Secondly, the instance segmentation performed by a R-CNN could be more clearly defined in Figure 2. I suspect this architecture runs on the fused feature map (yellow rectangle) and before the start of the 3 final models in the rightmost section of the figure, but this is not clear. It seems the text for this topic (ex: lines 119/120) is clearer, but the figure could use a legend/text for this as well.
Finally, (and most critically) I would like to see in section 2.2.1 more discussion on dataset organization (training/validation/testing splits) and the chosen hyperparameters used in the various ML architectures. Starting in line 129, the authors have noted 8742 images in a training dataset. However, there is no discussion on subsequent validation or testing datasets needed for hyperparameter searches and result verification, respectively. It is not clear if the 8742 images were sliced into each of these splits, or if other images were used. Additionally, clarification on the validation split can give more confidence to readers that the optimal hyperparameters were discovered while clarification on the testing split would offer additional assurance to the integrity of any ML results.
With regard to hyperparameters, some seem to be discussed in lines 133 to 136, but it is not clear if this is an exhaustive list for the various architectures. If it is exhaustive, something to note this would be helpful. If a hyperparameter search was performed, discussion on what the search spaces were would be helpful for reproducibility. Perhaps a table on all of the chosen hyperparameters and their spaces would solve this all at once, even if in supplemental material or appendices etc.
Comment #2: The results highlighted in figure 8 (also lines 299 to 308) showing the differences between the disdrometer and HailCam hail size distributions (HSDs) seem to have a lot of potential important implications. A widely accepted mathematical estimate for HSDs is the gamma distribution (for example see doi: https://doi.org/10.1175/1520-0469(1987)044<1062:ATPROT>2.0.CO;2), so both systems showing a decreasing exponential is curious. Some further discussion noting the lack of this distribution may be warranted, even if it is just to acknowledge that the sample size of 2 events may not be large enough to see it.

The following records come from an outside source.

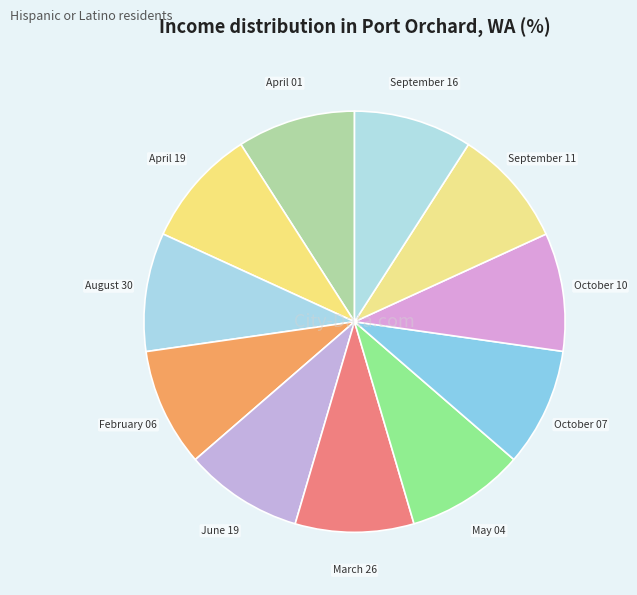

Do September 16 and August 30 together represent more than half of the pie?

No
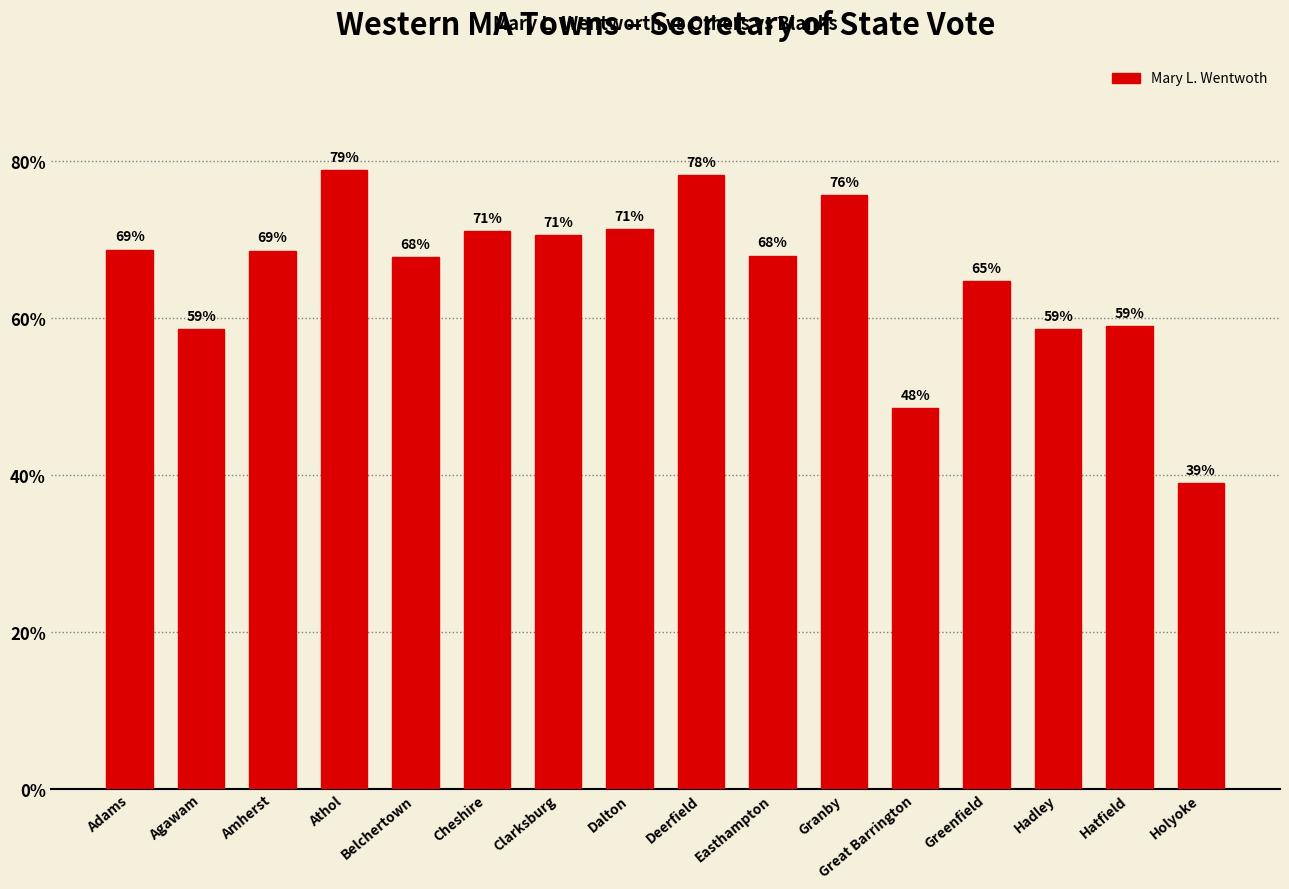

At which label is the value closest to 58?

Hadley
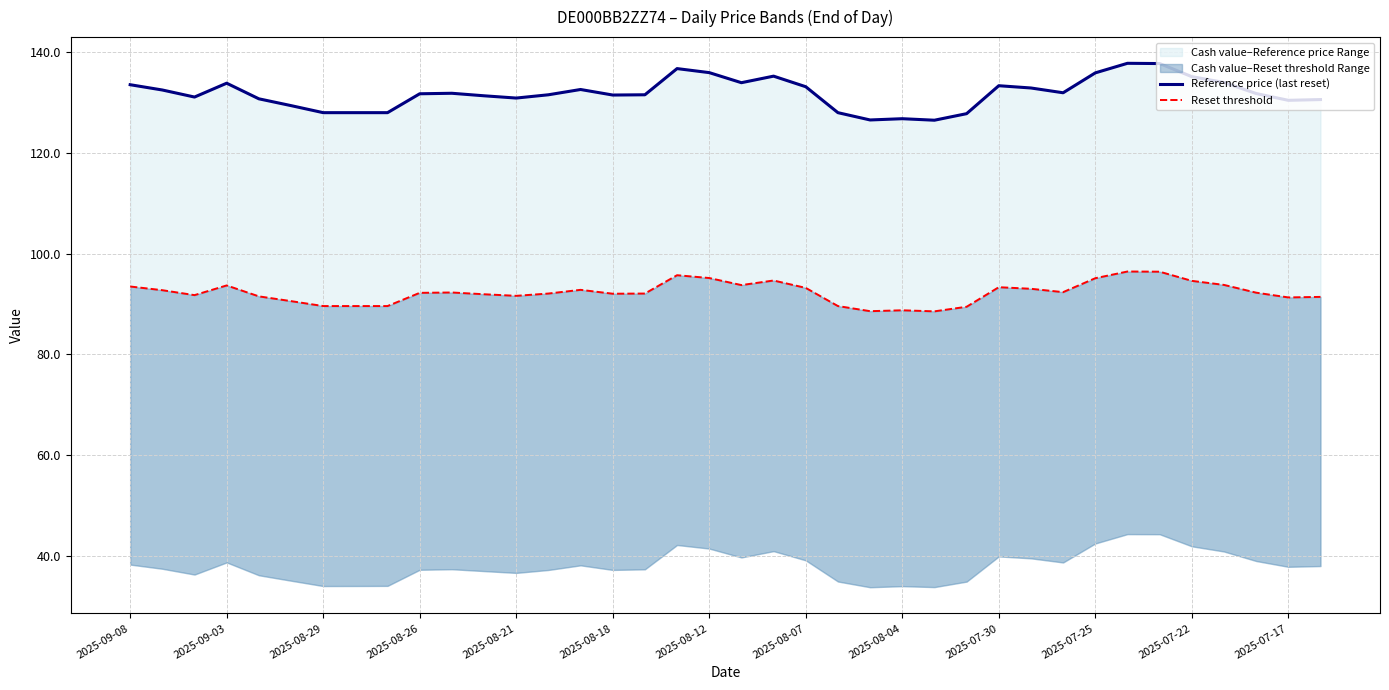

True or false: Reset threshold and Reference price (last reset) cross at least once.

False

It is also curious that although both systems show a negative exponential (and no statistically significant differences), the disdrometer has an increase in probabilities around the 8 mm mark, which is a characteristic of a gamma distribution. Is there perhaps something more happening? Such as the HailCam’s under sizing bias coming into play or melting effects in the 60 second interval the HailCam processes in (perhaps hinted at in line 381 of conclusions)? I note that the authors included lots of discussion highlighting that the differences between HailCam and the disdrometer may be associated with mechanical differences between the devices, however, a few extra more detailed sentences acknowledging the potential for further biases could be helpful, especially when, for example, the authors state somewhat competing assertions in lines 308 to 310 and lines 313 to 316:
“This discrepancy suggests that the disdrometer's velocity-based classification algorithm may be misidentifying larger raindrops or graupel particles as hail, whereas HailCam's imaging-based segmentation strictly enforces morphological criteria for solid-phase identification.”
“Despite the visual divergence in distribution shapes, particularly the disdrometer's enhanced probabilities in the 7–12 mm range, the cumulative distribution functions are sufficiently similar that the observed differences may plausibly arise from sampling variability rather than systematic measurement bias.”
Technical Corrections:
Once again, great work! I look forward to the final version of the manuscript.